One of the most frequent problems I deal with in counseling and coaching is self-hatred. People often tell me, “I know God loves and forgives me, but I can’t forgive myself. I hate myself.” Self-hatred is every bit as much a sin as other-directed hatred. We are all God’s image bearers and, although we might not like aspects of ourselves, we are to value and love ourselves because God made us. But let’s look at what’s underneath self-hatred.

When I listen to the heart cry of a person who hates herself, I hear a lot of wounded pride at the center. She is disappointed that she has failed to live up to her own idealized image of herself. Here are some of the things she says to herself when she’s spiraling downward. “I should have known better. I can’t believe I did that. What’s wrong with me? I don’t understand how I could have been that blind, foolish, stupid, sinful (or whatever).”

Do you hear the underlying pride? She is disappointed in seeing her own imperfection, lack of omnipotence, or darker side. All of us are tempted to turn to self-hatred instead of repentance when we fail to live up to our own standards. We feel shame seeing our smallness, sins and imperfections. Calvin Miller says,

“Those who are easily depressed are usually those who were confident they could handle anything until the gaseous bubble of their confidence was pricked by their failure. Their pride had set them up for the fall.”

How do you stop hating yourself? It starts with embracing the truth. You must let go of the idea of perfection and accept reality. You are a limited, finite, small, imperfect human being who doesn’t know it all, can’t do it all, and can’t be it all. You are capable of some very bad sins. Once you emotionally embrace that reality, seeing your humanness isn’t as devastating.

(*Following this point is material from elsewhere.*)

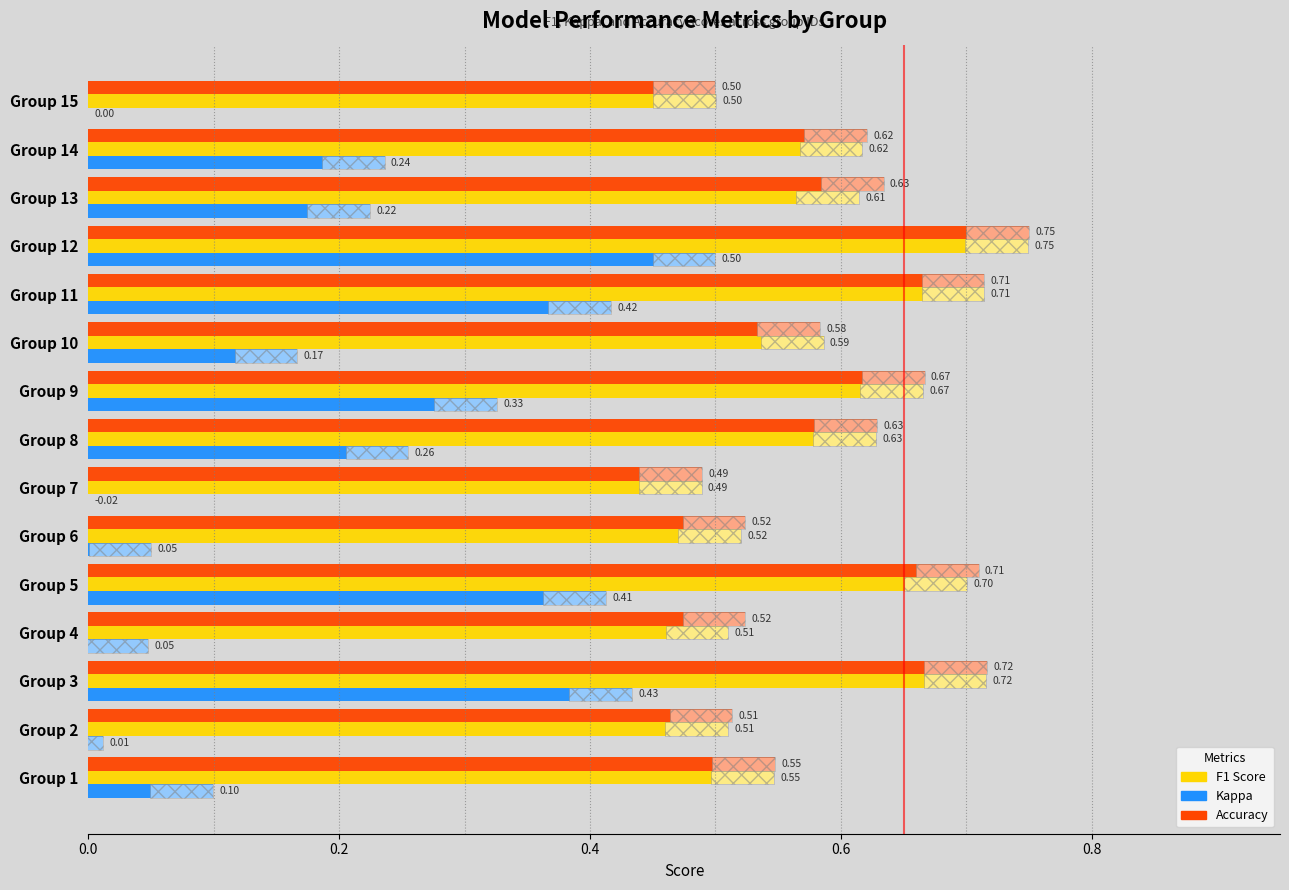

What is the value of the f1 bar at the 10th from the left?

0.6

For example, Susan was caught in the clutch of self-hatred because she committed adultery and her husband divorced her. Susan hated herself, not because she hurt her husband or broke up her marriage, but because she turned out to be less than she thought she was or expected herself to be. She was made small in her own eyes by the ugliness of her affair. These truths about the darker side of her nature were unacceptable to her. Her pervasive guilt and shame over what she had done grew into depression and two years later, she was still beating herself up.

“Susan,” I said “what you did was certainly sinful and very destructive to you, your husband and your marriage, but why is it so hard for you to see yourself as a sinner capable of a terrible sin?” Susan’s behavior didn’t shock God–he knew what she was capable of. It was Susan who was still shocked by what she did.

In the Bible, Judas also experienced guilt and self-hatred when he betrayed Christ. Matthew tells us that Judas was “seized with remorse and returned the thirty silver coins to the chief priests and the elders.” Judas exclaimed, “I have sinned…for I have betrayed innocent blood.” However, instead of seeking Christ’s forgiveness and receiving his grace, he went out and hanged himself (Matthew 27:3-5).

In addition to embracing the truth about your capacity to sin, we must embrace the truth of God’s grace. He knows what we are capable of and more. The scriptures tells us that “While we were yet sinners, Christ died for us” (Roman 5:8). Self-hatred is the proud person’s response to the failure to live up to his or her ideal self.

Francois Fέnelon, a wise teacher, once said, “Go forward always with confidence, without letting yourself be touched by the grief of a sensitive pride, which cannot bear to see itself imperfect.”